--- begin Provided text ---

- A poster with the film's Italian title: Grazie, zia
- Directed by: Salvatore Samperi
- Written by: Salvatore Samperi Sergio Bazzini Pier Luigi Murgia
- Starring: Lisa Gastoni
- Cinematography: Aldo Scavarda
- Edited by: Silvano Agosti
- Music by: Ennio Morricone
- Release date: 30 April 1968 (Italy);
- Running time: 94 minutes
- Country: Italy
- Language: Italian

= Come Play with Me (1968 film) =

1968 film

Come Play with Me (Grazie, zia) is a 1968 Italian drama film directed by Salvatore Samperi. It was listed to compete at the 1968 Cannes Film Festival, but the festival was cancelled due to the events of May 1968 in France. The English title is not a translation of the Italian one, which translates into English as "Thanks, Auntie".

--- end Provided text ---

--- Instructions to follow ---
Reproduce the text about Come Play with Me above in full, changing nothing. The entries that come next are separate from the text about Come Play with Me.

--- begin Listed entries ---

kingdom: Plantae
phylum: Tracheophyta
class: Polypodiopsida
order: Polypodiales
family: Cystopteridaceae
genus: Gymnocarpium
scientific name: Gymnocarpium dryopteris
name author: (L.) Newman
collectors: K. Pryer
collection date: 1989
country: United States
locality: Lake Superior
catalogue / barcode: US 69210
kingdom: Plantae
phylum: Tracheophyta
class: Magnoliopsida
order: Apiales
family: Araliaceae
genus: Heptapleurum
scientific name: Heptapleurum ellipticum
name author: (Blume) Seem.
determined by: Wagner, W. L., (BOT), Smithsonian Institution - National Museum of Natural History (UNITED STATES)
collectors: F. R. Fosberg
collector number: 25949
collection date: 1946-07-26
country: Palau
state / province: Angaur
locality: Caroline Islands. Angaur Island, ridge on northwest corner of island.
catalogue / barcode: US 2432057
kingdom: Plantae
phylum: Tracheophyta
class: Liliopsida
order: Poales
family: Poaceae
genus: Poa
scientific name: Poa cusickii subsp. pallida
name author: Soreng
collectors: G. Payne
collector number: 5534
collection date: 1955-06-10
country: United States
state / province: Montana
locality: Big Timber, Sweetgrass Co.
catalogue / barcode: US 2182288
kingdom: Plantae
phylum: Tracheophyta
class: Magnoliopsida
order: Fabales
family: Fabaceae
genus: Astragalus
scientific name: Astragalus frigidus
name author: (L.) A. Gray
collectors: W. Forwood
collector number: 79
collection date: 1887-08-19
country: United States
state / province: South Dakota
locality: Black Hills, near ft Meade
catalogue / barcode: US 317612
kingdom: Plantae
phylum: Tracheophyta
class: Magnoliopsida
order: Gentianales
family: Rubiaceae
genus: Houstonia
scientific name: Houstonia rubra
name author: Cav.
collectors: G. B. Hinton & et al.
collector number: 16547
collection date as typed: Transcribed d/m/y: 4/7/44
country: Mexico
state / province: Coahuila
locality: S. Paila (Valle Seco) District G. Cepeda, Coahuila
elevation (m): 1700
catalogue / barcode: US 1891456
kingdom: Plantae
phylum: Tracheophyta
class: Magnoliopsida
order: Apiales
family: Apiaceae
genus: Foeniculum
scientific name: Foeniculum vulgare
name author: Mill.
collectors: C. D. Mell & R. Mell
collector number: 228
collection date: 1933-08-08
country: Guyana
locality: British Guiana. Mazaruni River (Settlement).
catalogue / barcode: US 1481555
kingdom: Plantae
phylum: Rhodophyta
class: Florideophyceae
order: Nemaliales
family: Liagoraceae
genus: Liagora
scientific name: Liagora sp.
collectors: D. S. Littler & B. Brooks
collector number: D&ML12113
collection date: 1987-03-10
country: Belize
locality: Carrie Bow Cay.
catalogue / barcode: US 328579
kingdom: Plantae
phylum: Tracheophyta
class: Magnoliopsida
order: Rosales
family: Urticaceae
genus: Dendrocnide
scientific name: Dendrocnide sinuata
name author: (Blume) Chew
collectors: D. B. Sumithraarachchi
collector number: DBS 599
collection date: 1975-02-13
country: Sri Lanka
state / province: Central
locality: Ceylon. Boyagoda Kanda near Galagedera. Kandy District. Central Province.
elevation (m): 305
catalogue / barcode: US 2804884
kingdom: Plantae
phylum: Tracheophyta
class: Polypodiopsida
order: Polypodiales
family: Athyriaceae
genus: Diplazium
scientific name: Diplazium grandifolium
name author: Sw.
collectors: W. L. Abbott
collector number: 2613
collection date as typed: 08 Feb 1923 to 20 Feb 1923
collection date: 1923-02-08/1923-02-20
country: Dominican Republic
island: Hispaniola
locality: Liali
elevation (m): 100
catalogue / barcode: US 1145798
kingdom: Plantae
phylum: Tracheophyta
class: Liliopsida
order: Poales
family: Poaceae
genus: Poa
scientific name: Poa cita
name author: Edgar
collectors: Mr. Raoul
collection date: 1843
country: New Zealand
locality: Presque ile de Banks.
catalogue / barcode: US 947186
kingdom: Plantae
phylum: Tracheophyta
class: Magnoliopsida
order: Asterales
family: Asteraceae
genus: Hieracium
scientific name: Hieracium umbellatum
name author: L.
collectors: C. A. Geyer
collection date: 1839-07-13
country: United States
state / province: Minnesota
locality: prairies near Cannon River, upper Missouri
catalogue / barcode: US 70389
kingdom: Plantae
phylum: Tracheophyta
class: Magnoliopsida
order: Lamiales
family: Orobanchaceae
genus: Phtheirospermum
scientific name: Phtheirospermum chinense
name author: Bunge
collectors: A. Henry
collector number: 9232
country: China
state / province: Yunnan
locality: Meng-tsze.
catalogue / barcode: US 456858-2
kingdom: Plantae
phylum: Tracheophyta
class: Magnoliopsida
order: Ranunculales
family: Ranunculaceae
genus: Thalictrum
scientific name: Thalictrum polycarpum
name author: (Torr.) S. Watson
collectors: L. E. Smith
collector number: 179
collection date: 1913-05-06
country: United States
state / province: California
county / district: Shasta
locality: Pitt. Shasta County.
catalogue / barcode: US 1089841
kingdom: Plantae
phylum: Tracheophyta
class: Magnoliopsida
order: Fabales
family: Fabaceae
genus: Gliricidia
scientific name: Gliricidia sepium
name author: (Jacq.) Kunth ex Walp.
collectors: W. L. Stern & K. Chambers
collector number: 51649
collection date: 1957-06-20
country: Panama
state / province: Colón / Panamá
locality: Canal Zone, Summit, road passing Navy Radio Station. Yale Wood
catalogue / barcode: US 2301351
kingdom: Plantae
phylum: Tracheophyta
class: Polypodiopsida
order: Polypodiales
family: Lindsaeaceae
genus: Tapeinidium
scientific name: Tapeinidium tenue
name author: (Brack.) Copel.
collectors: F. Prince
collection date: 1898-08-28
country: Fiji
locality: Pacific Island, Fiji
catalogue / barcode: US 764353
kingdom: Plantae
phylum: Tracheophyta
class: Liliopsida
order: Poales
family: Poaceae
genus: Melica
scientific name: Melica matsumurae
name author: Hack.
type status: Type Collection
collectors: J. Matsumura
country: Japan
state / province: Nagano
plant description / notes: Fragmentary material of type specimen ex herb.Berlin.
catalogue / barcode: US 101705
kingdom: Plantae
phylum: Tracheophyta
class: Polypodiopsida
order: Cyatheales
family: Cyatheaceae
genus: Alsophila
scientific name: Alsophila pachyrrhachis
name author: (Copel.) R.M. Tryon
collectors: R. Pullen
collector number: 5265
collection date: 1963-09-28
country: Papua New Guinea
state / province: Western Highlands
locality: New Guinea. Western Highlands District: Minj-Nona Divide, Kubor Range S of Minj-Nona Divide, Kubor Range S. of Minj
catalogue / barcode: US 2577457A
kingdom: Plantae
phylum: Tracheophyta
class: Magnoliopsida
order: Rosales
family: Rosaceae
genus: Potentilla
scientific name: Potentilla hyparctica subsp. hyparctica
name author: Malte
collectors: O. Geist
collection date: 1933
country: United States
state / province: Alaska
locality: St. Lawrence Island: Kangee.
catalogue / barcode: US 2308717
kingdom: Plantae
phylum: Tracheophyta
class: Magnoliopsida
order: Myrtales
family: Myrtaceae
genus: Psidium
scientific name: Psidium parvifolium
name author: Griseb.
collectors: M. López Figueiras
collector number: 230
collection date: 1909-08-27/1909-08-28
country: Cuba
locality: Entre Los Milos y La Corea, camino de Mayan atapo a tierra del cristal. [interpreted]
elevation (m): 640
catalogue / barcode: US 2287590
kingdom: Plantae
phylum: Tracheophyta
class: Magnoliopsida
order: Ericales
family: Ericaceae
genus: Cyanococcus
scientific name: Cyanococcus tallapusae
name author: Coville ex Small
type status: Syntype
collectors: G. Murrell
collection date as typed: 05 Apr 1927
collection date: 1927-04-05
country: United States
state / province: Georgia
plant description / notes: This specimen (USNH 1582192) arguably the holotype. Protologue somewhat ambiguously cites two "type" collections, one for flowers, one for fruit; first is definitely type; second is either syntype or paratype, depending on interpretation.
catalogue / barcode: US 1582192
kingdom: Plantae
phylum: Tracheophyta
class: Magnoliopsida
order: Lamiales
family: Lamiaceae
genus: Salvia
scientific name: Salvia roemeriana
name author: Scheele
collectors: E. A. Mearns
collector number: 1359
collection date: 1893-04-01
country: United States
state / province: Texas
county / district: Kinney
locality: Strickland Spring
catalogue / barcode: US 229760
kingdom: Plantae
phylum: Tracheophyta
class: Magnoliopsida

--- end Listed entries ---

--- The reply ---
- A poster with the film's Italian title: Grazie, zia
- Directed by: Salvatore Samperi
- Written by: Salvatore Samperi Sergio Bazzini Pier Luigi Murgia
- Starring: Lisa Gastoni
- Cinematography: Aldo Scavarda
- Edited by: Silvano Agosti
- Music by: Ennio Morricone
- Release date: 30 April 1968 (Italy);
- Running time: 94 minutes
- Country: Italy
- Language: Italian

= Come Play with Me (1968 film) =

1968 film

Come Play with Me (Grazie, zia) is a 1968 Italian drama film directed by Salvatore Samperi. It was listed to compete at the 1968 Cannes Film Festival, but the festival was cancelled due to the events of May 1968 in France. The English title is not a translation of the Italian one, which translates into English as "Thanks, Auntie".